▶ **TO BE DONE**:
1. Translate this sentence from the Coulson passage into Spanish: "A year after the Chronicoms' defeat, Coulson takes a sabbatical to travel the world in a reconstruction of his red 1962 Chevrolet Corvette, Lola."
2. Based on the Coulson passage, answer yes or no for each statement and quote the words that decide it. (a) Radcliffe's Coulson L.M.D. is destroyed in an explosion set off by the L.M.D. May. (b) In his Framework life, Coulson is a S.H.I.E.L.D. agent. (c) After waking in the real world, Coulson cannot remember his Framework life.

start DOCUMENT PASSAGE

The L.M.D. Coulson helps the team stop the Chronicoms from changing history while coping with his existence as a non-human entity. A year after the Chronicoms' defeat, Coulson takes a sabbatical to travel the world in a reconstruction of his red 1962 Chevrolet Corvette, Lola.

== Alternate versions ==
=== Radcliffe LMDs ===

After being corrupted by the Darkhold, Holden Radcliffe and Aida build Life Model Decoys of Coulson and other S.H.I.E.L.D. agents who are programmed to impersonate their real counterparts and steal the Darkhold for themselves. After being betrayed by the L.M.D. May, Radcliffe's Coulson L.M.D. is destroyed when the L.M.D. May blows up the empty S.H.I.E.L.D. base to allow its remaining human agents to escape.

=== History teacher ===

After revealed to be trapped in the Darkhold-infused Framework virtual reality at the end of "Self Control", Coulson experiences a parallel lifetime in which he never joined S.H.I.E.L.D. and became a history teacher and conspiracy theorist who believes Hydra is using mind control soap to enslave the population of Earth. After being made aware of his alternate life as a S.H.I.E.L.D. agent by Johnson, Coulson assists her ensuring his escape from the Framework; upon awakening in the real world, the real Coulson is surprised that he remembers the life of his Framework self.

end DOCUMENT PASSAGE
start RAW RECORDS

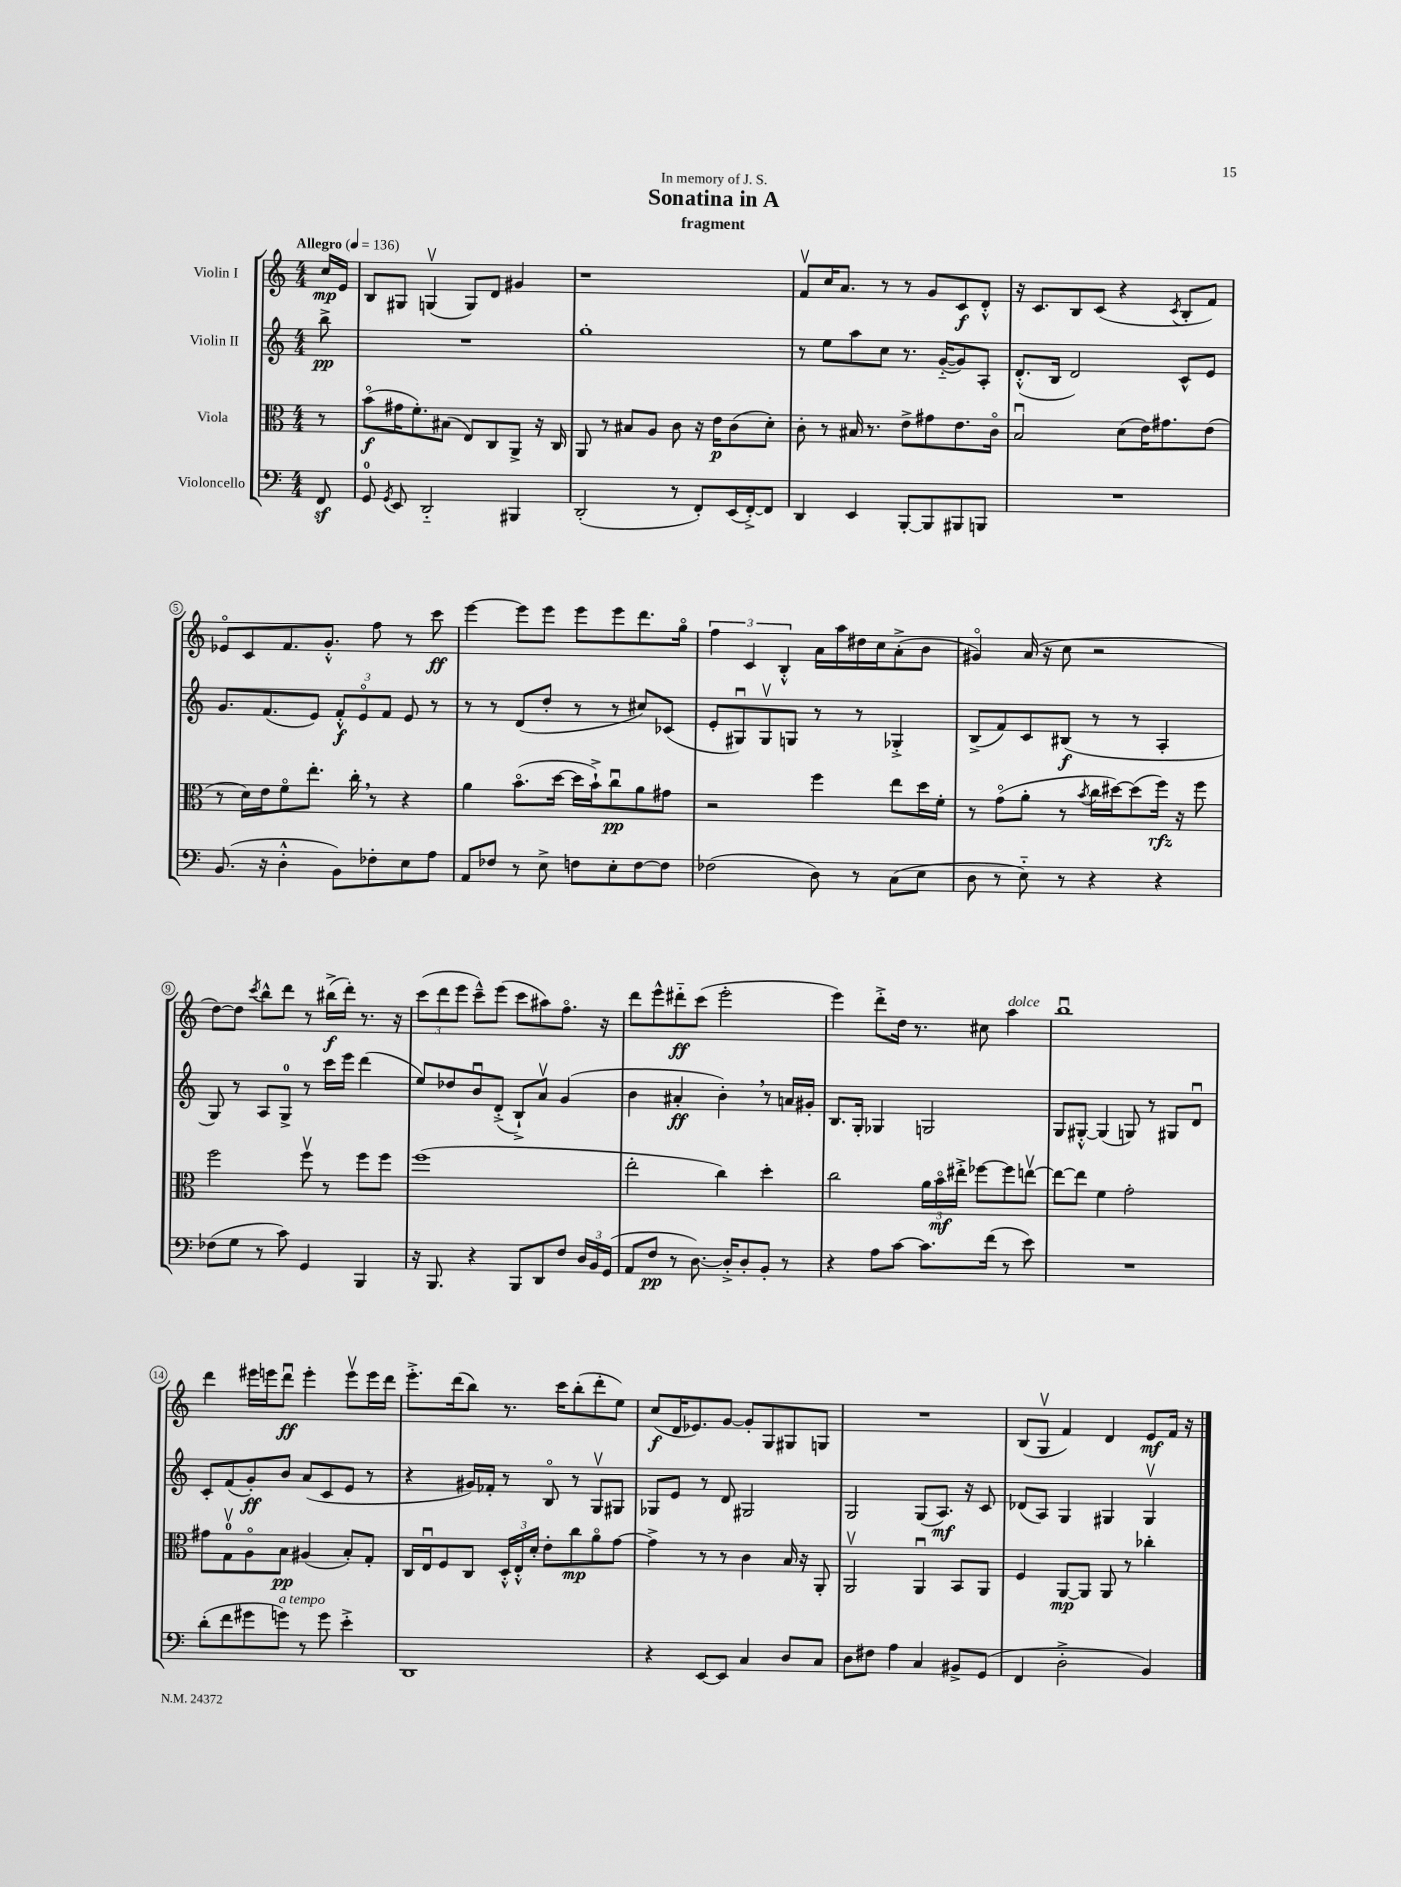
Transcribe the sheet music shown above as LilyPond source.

\header { title = "Sonatina in A" subtitle = "fragment" dedication = "In memory of J. S." }
<<
\new StaffGroup <<
\new Staff = "s0" \with { instrumentName = "Violin I" } {
    \clef treble \key c \major \numericTimeSignature \time 4/4 \partial 8 \tempo "Allegro" 4 = 136
    \autoBeamOff c''16[\mp e'16] |
    b8[ gis8] g4\upbow( g8[) d'8] gis'4 |
    r1 |
    f'8[\upbow c''16 a'8.] r8 r8 g'8[ c'8\f d'8]-.-^ |
    r16 c'8.[ b8 c'8]( r4 \acciaccatura { c'8 } b8[-. f'8]) |
    ees'8[\flageolet c'8 f'8. g'8.]-.-^ f''8 r8 c'''8\ff |
    e'''4~ e'''8[ e'''8] e'''8[ e'''8 d'''8. g''16]\flageolet |
    \tuplet 3/2 { f''4 c'4 b4-.-^ } a'16[ a''16 dis''16 c''16 a'8-.->( b'8] |
    gis'4\flageolet) a'16( r16 c''8 r2 |
    d''8[~) d''8] \acciaccatura { c'''8 } b''8[-^ d'''8] r8 bis''16[->\f( d'''16]-.) r8. r16 |
    \tuplet 3/2 { c'''8[( d'''8 e'''8] } c'''8[---^) e'''8]( c'''8[ ais''8) f''8.]\flageolet r16 |
    d'''8[ e'''8-^ dis'''8-_\ff c'''8]( e'''2-. |
    e'''4) d'''8[-.-> d''16] r8. cis''8 a''4^\markup { \italic "dolce" } |
    b''1\downbow |
    d'''4 eis'''16[ e'''16 d'''8]\downbow\ff e'''4-. e'''8[\upbow e'''16 d'''16] |
    e'''8.[-.-> d'''16( b''8]) r8. c'''16[ b''8-.( d'''8-. e''8]) |
    c''8[\f( d'16 ees'8.) g'8]~ g'8[-. g8 gis8 g8] |
    R1 |
    b8[( g8]\upbow f'4) d'4 e'8[\mf f'16] r16 \bar "|." |
}
\new Staff = "s1" \with { instrumentName = "Violin II" } {
    \clef treble \key c \major \numericTimeSignature \time 4/4 \partial 8
    \autoBeamOff b''8->\pp |
    R1 |
    g''1-. |
    r8 e''8[ a''8 c''8] r8. g'16[~-_( g'8) a8]-. |
    d'8.[-.-^( b16] d'2) c'8[-^ e'8] |
    g'8.[ f'8.( e'8]) \tuplet 3/2 { f'8[-.-^\f e'8\flageolet f'8] } e'8 r8 |
    r8 r8 d'8[( d''8]-. r8 r8 cis''8[) ces'8]( |
    e'8[-. gis8\downbow) gis8\upbow g8] r8 r8 ges4-.-> |
    b8[->( f'8) c'8 bis8]\f( r8 r8 a4-. |
    g8) r8 a8[ g8]-0-> r8 c'''16[ e'''16] d'''4( |
    e''8[) des''8 b'8\downbow d'8]-.->( b8[-!->) a'8]\upbow g'4( |
    b'4 ais'4-.\ff b'4-.) \breathe r8 a'16[ gis'16]-. |
    b8.[ g16]-. ges4 g2 |
    g8[ gis8]~-.-^ gis4( g8) r8 gis8[ d'8]\downbow |
    c'8[-. f'8( g'8-.\ff) b'8] a'8[( c'8 e'8] r8 |
    r4 gis'16[) fes'16]-. r8 b8\flageolet r8 g8[\upbow gis8] |
    ges8[ e'8] r8 d'8 gis2 |
    g2 g8[( a8.]\mf) r16 c'8 |
    des'8[( a8]) g4 gis4 gis4\upbow \bar "|." |
}
\new Staff = "s2" \with { instrumentName = "Viola" } {
    \clef alto \key c \major \numericTimeSignature \time 4/4 \partial 8
    \autoBeamOff r8 |
    b'8[\flageolet\f( gis'16 f'8.-.) bis8]( e8[) c8 a,8]-> r16 c16 |
    a,8 r8 bis8[ a8] c'8 r16 e'16[\p c'8( d'8]-.) |
    c'8-. r8 bis16 r8. e'8[-> gis'8 e'8. c'16]\flageolet |
    b2\downbow d'8[( e'16) gis'8. e'8]( |
    r8 d'16[) e'16 f'8\flageolet e''8.]-. c''16-. \breathe r8 r4 |
    a'4 b'8.[\flageolet( d''16]~ d''16[ b'16-!->) c''8\downbow\pp a'8 gis'8] |
    r2 f''4 e''8[ d''16 f'16]-. |
    r8 g'8[\flageolet( a'8]-. r8 \acciaccatura { b'8 } c''16[ dis''16~) dis''8( f''16]\rfz) r16 f''8 |
    f''2 f''8\upbow r8 f''8[ f''8] |
    f''1( |
    e''2-. c''4) d''4-. |
    c''2 \tuplet 3/2 { a'16[ b'16\flageolet\mf eis''16]-.-> } fes''8[~ fes''8 e''8]~\upbow |
    e''8[~ e''8] f'4 g'2-. |
    gis'8[ g8-0\upbow a8\flageolet b8]\pp ais4( b8[-.) g8]-. |
    c16[ e16\downbow f8 c8] \tuplet 3/2 { d16[-.-^ e16-.-^ d'16]-. } e'8[-. c''8\mp a'8\flageolet g'8]~ |
    g'4-> r8 r8 c'4 b16 r16 a,8-. |
    a,2\upbow a,4\downbow b,8[ a,8] |
    f4 a,8[~\mp a,8] a,8 r8 ces''4-. \bar "|." |
}
\new Staff = "s3" \with { instrumentName = "Violoncello" } {
    \clef bass \key c \major \numericTimeSignature \time 4/4 \partial 8
    \autoBeamOff f,8\sf |
    g,8-0 \acciaccatura { g,8 } e,8 d,2-_ bis,,4 |
    d,2-.( r8 f,8[-.) e,16( f,16~-.->) f,8] |
    d,4 e,4 b,,8[~-. b,,8 bis,,8 b,,8] |
    R1 |
    b,8.( r16 d4-.-^ b,8[) fes8-. e8 a8] |
    a,8[ fes8] r8 e8-> f8[ e8-. f8~ f8] |
    fes2( d8) r8 c8[( e8] |
    d8 r8 e8-_) r8 r4 r4 |
    fes8[( g8] r8 c'8) g,4 b,,4 |
    r16 b,,8. r4 b,,8[ d,8 f8] \tuplet 3/2 { d16[ b,16 g,16]( } |
    a,8[ f8]\pp r8 d8.~) d16[-.-> d8-. b,8]-. r8 |
    r4 a8[ c'8]~ c'8.[ f'16]( r8 e'8) |
    R1 |
    d'8[-.( f'8 gis'8 g'8]^\markup { \italic "a tempo" }) r8 g'8 e'4-.-> |
    d,1 |
    r4 e,8[~ e,8] c4 d8[ c8] |
    d8[ fis8] a4 c4 bis,8[-> g,8]( |
    f,4 d2-.-> b,4) \bar "|." |
}
>>
>>
\layout { \context { \Score \override BarNumber.stencil = #(make-stencil-circler 0.1 0.3 ly:text-interface::print) } }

end RAW RECORDS

▶ **SOLUTIONS TO THE EXERCISE**:
1. Un año después de la derrota de los Chronicoms, Coulson se toma un periodo sabático para recorrer el mundo en una reconstrucción de su Chevrolet Corvette rojo de 1962, Lola.

2.
(a) Yes: "Radcliffe's Coulson L.M.D. is destroyed when the L.M.D. May blows up the empty S.H.I.E.L.D. base"
(b) No: "he never joined S.H.I.E.L.D. and became a history teacher and conspiracy theorist"
(c) No: "the real Coulson is surprised that he remembers the life of his Framework self"